このほか、1日のほとんどをアライナーを装着したまま過ごすため(※アライナーの装着時間はブランドにより異なります)、奥歯の咬み合わせ部分に強い力がかかって咬み合わせに違和感をおぼえるリスクがあることも理解しておきましょう。
これらのリスクを避けるには、歯科医師としっかりコミュニケーションをとり、事前にリスクを理解したうえで治療に臨むことが大切です。
アライナー矯正のメーカー(ブランド)によっては治療前でも相談できる窓口を設けているところもあるので、このような窓口を利用するのもおすすめですよ。
まずはクリニックでアライナー矯正に適した症状か診察してもらおう!
アライナー矯正(マウスピース矯正)は透明で目立たない矯正装置を使用するため、近年人気が高まってきている治療法です。
「こんなに目立たないのならやってみたい」
と思う方も多いと思いますが、アライナー矯正は症状によって向き・不向きがあります。
また、アライナー矯正にはメリットだけでなくデメリットもあります。
今まで通りにメイクや食事ができて、金属アレルギーでも治療が可能なのはメリットですが、アライナーの装着時間を守る必要があり、噛みしめによって顎関節に影響が出ることがあるなどのデメリットもあります。

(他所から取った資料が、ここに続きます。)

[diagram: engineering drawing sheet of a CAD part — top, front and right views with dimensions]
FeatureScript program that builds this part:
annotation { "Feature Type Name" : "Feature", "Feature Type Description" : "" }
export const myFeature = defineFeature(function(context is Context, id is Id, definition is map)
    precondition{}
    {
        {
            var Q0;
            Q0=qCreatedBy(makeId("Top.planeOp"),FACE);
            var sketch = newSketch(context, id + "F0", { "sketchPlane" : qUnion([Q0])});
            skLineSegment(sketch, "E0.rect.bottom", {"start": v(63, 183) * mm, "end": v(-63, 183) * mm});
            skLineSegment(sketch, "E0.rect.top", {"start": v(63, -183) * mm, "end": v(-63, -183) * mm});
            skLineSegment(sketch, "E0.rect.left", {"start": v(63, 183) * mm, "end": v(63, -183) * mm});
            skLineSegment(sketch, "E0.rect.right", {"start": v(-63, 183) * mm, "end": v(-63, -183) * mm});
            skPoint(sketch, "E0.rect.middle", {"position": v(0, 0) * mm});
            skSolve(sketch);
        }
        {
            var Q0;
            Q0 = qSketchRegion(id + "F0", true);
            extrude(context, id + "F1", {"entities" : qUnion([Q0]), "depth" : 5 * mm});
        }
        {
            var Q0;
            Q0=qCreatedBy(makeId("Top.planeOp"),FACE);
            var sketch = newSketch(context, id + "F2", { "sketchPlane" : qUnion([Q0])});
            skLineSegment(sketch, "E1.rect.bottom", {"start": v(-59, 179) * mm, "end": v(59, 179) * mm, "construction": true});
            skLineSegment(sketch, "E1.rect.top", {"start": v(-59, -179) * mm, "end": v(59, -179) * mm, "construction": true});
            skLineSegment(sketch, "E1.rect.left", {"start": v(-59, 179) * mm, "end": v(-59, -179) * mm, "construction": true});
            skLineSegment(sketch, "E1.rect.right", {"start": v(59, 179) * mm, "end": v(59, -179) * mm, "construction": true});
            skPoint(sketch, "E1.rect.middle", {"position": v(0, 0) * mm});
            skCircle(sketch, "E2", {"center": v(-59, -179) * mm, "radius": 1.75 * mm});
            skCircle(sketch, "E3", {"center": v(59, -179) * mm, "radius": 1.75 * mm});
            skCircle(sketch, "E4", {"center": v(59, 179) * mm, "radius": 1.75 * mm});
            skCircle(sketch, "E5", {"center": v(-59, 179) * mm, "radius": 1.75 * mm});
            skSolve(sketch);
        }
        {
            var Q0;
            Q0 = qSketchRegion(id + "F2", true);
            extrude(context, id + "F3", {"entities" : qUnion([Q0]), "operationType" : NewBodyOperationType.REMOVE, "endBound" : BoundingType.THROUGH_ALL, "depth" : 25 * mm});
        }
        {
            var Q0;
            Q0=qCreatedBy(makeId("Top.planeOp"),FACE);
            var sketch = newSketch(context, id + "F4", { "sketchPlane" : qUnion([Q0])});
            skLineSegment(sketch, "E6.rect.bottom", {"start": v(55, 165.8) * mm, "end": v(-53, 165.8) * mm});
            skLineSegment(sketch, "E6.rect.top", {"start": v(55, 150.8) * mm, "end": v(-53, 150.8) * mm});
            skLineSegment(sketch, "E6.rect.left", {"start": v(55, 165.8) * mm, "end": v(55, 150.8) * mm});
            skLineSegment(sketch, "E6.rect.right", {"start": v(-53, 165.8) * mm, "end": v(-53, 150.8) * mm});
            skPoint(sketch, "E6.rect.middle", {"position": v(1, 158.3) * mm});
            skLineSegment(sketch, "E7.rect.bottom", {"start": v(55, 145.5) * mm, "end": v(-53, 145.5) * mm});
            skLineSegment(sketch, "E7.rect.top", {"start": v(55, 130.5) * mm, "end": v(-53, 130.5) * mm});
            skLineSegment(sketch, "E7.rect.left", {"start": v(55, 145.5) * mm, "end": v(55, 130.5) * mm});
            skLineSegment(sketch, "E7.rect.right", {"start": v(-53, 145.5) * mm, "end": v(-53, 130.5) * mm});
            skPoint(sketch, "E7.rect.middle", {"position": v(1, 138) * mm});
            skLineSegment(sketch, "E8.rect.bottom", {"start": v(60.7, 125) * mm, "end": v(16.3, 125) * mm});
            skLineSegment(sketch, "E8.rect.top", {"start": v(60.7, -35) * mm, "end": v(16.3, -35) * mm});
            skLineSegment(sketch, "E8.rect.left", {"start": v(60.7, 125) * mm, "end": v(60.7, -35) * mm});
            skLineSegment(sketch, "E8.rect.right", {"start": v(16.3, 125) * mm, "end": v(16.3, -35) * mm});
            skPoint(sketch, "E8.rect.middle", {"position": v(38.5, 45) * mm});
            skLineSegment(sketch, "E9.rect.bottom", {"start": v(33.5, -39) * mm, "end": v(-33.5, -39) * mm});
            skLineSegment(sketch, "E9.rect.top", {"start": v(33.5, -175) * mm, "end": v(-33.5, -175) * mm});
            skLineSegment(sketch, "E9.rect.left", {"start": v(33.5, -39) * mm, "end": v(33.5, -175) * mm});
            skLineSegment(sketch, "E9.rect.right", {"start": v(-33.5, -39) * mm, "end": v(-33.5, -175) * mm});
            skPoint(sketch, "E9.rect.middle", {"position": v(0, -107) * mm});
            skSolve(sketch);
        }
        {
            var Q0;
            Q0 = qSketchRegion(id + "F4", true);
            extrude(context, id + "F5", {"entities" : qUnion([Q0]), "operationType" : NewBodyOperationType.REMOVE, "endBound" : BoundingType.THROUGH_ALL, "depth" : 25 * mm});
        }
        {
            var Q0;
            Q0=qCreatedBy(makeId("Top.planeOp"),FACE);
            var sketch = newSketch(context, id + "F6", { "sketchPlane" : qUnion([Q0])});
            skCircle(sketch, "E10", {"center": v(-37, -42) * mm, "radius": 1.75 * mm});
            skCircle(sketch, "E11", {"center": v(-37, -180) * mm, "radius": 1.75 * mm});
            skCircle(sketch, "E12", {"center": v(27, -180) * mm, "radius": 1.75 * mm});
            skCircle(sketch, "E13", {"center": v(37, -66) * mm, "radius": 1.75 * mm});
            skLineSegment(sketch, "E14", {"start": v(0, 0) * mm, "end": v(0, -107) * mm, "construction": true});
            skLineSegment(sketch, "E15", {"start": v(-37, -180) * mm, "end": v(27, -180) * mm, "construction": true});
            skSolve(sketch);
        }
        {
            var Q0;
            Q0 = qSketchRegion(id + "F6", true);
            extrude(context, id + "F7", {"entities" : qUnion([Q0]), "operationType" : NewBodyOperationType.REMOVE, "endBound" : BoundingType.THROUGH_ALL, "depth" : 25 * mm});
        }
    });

アライナー矯正が気になる方は、まずはあなたの症状が適応となるかどうかを初回検診で歯科医師に診断してもらいましょう。
アライナー矯正以外の矯正歯科治療法も含めて、あなたに合った治療法を提案してもらえますよ。
※本記事は2024年4月時点での公式情報を元に編集したものです。最新の情報とは異なる可能性がありますので、ご注意ください。
※保険適用外の自由診療となります。